Hahn spoke to media alongside Serbian president Aleksandar Vucic and his Kosovar counterpart Hashim Thaci.

Both men have, in recent months, begun openly discussing the idea of a new territorial accord.

The changes would likely involve giving the Presevo Valley, an ethnic Albanian area in southern Serbia, to Kosovo in return for handing ethnic Serb areas in northern Kosovo to Serbia.

A deal could help normalise relations 20 years after the war ended, paving the way for EU accession down the line.

But it could stir instability in the Western Balkans if other minorities, such as Croats and Serbs in Bosnia or Albanians in Macedonia, also tried to change borders for the sake of ethnic purity.

"We want to reassure our neighbour countries, EU member states, and other countries in the world, not to be afraid of a potential peaceful agreement between Kosovo and Serbia, even if such a deal implies a border correction," Kosovo's Thaci said on Saturday.

"We are not problematic guys - we are trying to do an agreement," he said.

Serbia's Vucic described the status quo as a "frozen conflict."

"Someone one day will de-freeze it and then we'd have a war. And none of us wants a war," he said in Alpbach.

Merkel's law

The EU commissioner's comments flew in the face of the German and UK position on the issue.

"The territorial integrity of the states of the Western Balkans has been established and is inviolable," German leader Angela Merkel said in Berlin on 13 August after meeting Bosnian president Denis Zvizdic.

"This has to be said again and again because again and again there are attempts to perhaps talk about borders and we can't do that," she said.

The UK ambassador to Kosovo, Ruairi O'Connell, told Kosovo's T7 broadcaster on 15 August that "borders are written in words, but they change with bullets".

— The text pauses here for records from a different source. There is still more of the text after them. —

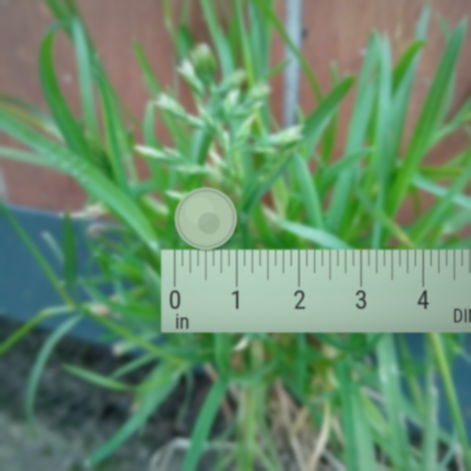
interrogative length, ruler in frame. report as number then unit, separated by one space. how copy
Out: 1 in
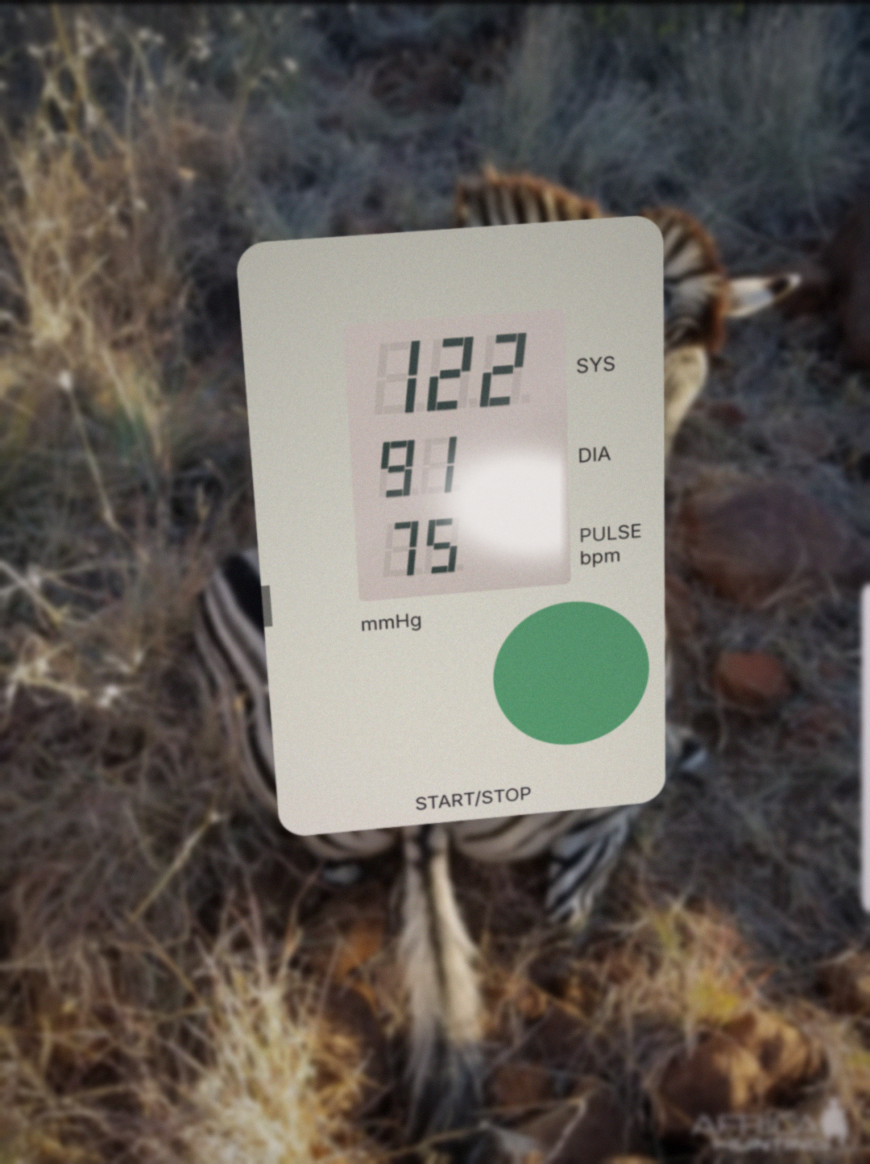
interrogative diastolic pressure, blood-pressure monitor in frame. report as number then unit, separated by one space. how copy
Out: 91 mmHg
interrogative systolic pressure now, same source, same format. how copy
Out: 122 mmHg
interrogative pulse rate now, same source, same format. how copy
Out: 75 bpm
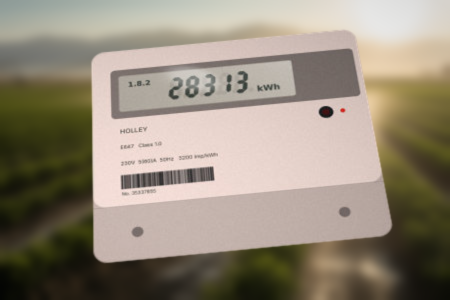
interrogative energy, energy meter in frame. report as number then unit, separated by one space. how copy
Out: 28313 kWh
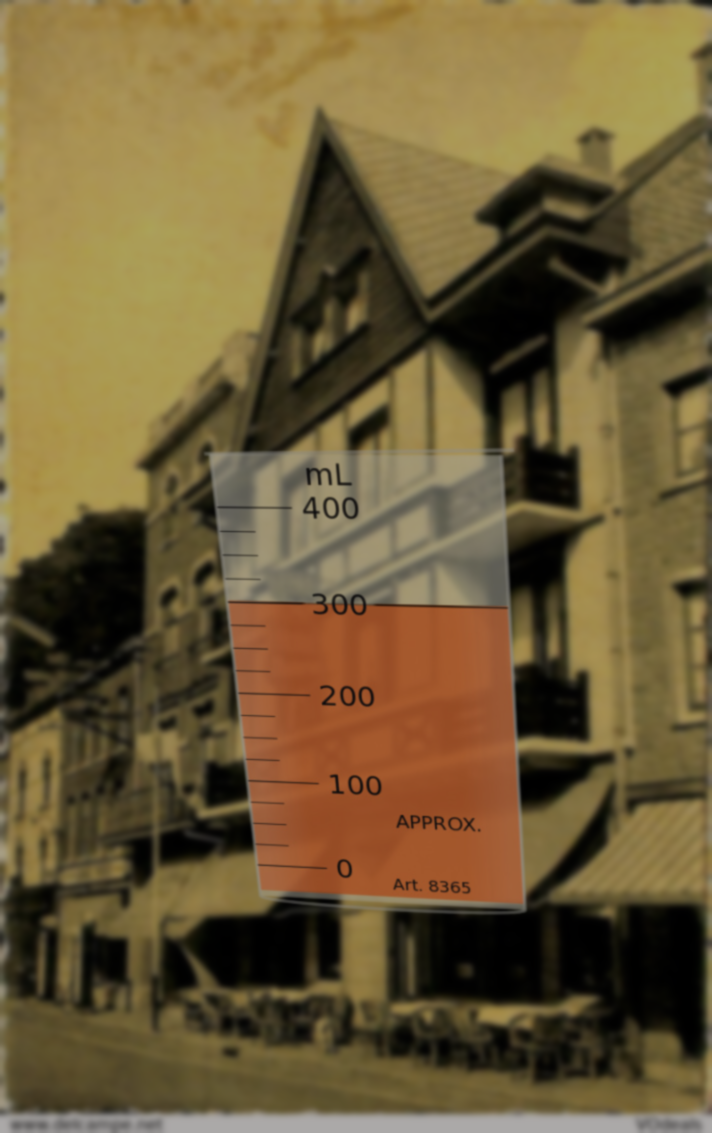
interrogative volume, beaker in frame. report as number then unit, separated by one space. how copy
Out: 300 mL
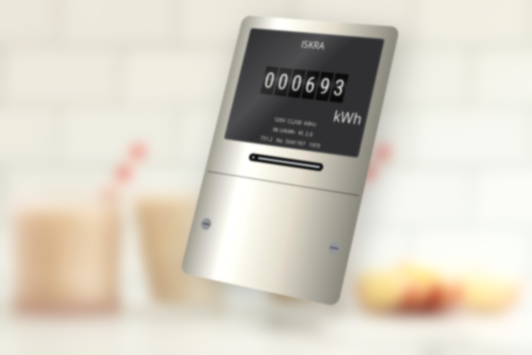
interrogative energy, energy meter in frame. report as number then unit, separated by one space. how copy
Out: 693 kWh
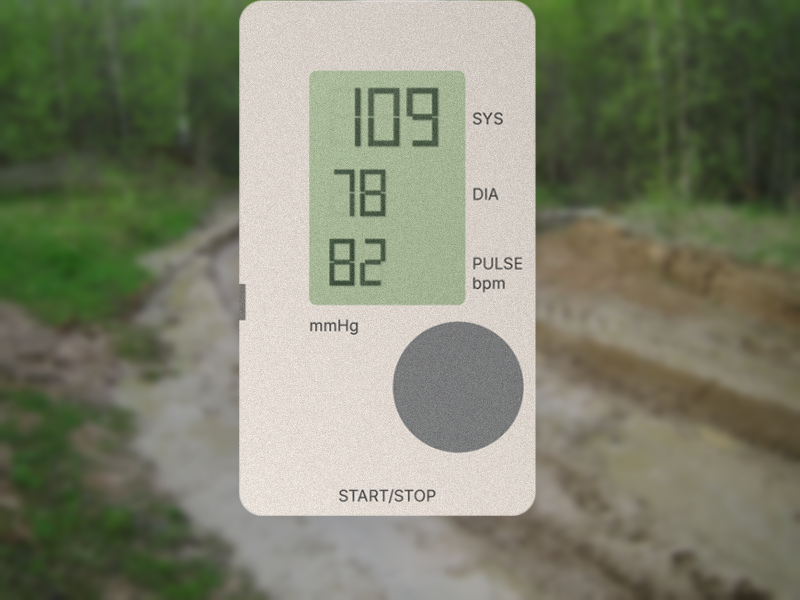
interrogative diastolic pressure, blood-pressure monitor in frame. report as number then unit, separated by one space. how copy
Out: 78 mmHg
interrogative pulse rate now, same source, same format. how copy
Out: 82 bpm
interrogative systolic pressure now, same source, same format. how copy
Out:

The US and the EU have in the past walked in lockstep on Western Balkans policy after Nato intervention helped to end the 1990s wars there.

US switch

But the White House went against Merkel on Friday, when John Bolton, US president Donald Trump's national security advisor, also backed a potential border change.

"If the two parties can work it out between themselves and reach agreement, we don't exclude territorial adjustments," Bolton said while in Kiev on 24 August.

"We wouldn't stand in the way, and I don't think anybody in Europe would stand in the way, if the two parties to the dispute reached a mutually satisfactory settlement," he said.

With Russia and China opposed to Balkans border changes, the EU commission's Hahn said in Alpbach that EU states had a "responsibility" to play a leading role in conflict resolution.

"It's our task, our responsibility to care about European countries and not to leave it to other parties, third parties somewhere in the world," Hahn said.